Try it: Search the records below for "nose"; copy each line that has it.

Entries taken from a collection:
§
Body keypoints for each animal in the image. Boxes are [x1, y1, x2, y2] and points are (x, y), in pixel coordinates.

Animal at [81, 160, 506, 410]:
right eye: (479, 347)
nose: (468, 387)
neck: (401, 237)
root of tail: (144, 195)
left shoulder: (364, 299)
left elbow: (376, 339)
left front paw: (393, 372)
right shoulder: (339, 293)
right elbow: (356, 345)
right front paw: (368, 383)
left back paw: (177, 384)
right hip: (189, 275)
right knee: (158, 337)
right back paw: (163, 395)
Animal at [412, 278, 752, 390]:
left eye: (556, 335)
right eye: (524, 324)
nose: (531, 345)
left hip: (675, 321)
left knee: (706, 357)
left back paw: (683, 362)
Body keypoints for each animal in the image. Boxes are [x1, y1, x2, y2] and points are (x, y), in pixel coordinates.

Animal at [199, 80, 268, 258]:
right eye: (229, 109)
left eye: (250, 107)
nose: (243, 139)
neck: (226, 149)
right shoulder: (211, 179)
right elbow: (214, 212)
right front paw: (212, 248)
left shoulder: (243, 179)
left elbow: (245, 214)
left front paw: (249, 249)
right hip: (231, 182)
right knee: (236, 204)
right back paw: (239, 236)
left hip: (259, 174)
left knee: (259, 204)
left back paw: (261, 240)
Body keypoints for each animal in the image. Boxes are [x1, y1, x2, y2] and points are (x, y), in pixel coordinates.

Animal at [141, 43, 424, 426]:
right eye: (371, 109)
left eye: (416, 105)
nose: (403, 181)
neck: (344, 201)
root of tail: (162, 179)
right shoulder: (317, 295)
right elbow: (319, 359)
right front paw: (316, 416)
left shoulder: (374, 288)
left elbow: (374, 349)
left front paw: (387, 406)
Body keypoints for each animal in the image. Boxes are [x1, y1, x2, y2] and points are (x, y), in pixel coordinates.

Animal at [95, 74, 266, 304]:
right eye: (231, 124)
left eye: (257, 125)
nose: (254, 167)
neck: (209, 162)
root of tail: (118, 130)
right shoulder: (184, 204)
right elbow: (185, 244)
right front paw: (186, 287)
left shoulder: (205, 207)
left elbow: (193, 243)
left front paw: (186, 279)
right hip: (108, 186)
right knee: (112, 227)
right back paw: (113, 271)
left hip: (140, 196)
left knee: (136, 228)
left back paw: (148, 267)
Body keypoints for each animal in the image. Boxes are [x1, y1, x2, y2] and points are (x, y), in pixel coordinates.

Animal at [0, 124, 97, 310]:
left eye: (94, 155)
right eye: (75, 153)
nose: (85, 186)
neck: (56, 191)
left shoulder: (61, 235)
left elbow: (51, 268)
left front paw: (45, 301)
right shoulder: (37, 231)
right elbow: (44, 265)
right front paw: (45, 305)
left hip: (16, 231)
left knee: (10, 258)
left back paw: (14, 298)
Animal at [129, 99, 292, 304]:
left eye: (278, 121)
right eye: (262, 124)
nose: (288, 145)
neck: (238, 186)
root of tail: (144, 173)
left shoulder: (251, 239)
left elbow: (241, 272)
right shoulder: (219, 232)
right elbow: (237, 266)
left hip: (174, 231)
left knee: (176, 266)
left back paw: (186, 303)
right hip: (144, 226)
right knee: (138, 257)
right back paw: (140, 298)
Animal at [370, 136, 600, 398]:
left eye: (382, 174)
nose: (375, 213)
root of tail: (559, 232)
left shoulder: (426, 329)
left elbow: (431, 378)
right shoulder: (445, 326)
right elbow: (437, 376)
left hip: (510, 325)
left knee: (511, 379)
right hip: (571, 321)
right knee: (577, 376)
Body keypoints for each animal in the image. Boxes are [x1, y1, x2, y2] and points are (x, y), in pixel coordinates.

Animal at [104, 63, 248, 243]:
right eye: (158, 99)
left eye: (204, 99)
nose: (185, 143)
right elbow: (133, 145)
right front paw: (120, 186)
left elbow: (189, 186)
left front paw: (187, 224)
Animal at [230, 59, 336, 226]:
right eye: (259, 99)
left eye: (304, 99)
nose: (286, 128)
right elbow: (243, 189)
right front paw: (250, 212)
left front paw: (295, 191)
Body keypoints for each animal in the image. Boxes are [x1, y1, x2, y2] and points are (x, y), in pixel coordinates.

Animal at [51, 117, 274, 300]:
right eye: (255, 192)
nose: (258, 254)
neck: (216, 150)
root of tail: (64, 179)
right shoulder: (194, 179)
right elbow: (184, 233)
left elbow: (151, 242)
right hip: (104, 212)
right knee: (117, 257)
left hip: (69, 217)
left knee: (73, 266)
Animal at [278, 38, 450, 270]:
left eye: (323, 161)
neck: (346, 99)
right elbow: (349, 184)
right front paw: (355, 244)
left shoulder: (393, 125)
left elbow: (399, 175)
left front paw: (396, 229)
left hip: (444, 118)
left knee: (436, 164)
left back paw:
§
Task output:
nose: (468, 387)
nose: (531, 345)
nose: (243, 139)
nose: (403, 181)
nose: (254, 167)
nose: (85, 186)
nose: (288, 145)
nose: (375, 213)
nose: (185, 143)
nose: (286, 128)
nose: (258, 254)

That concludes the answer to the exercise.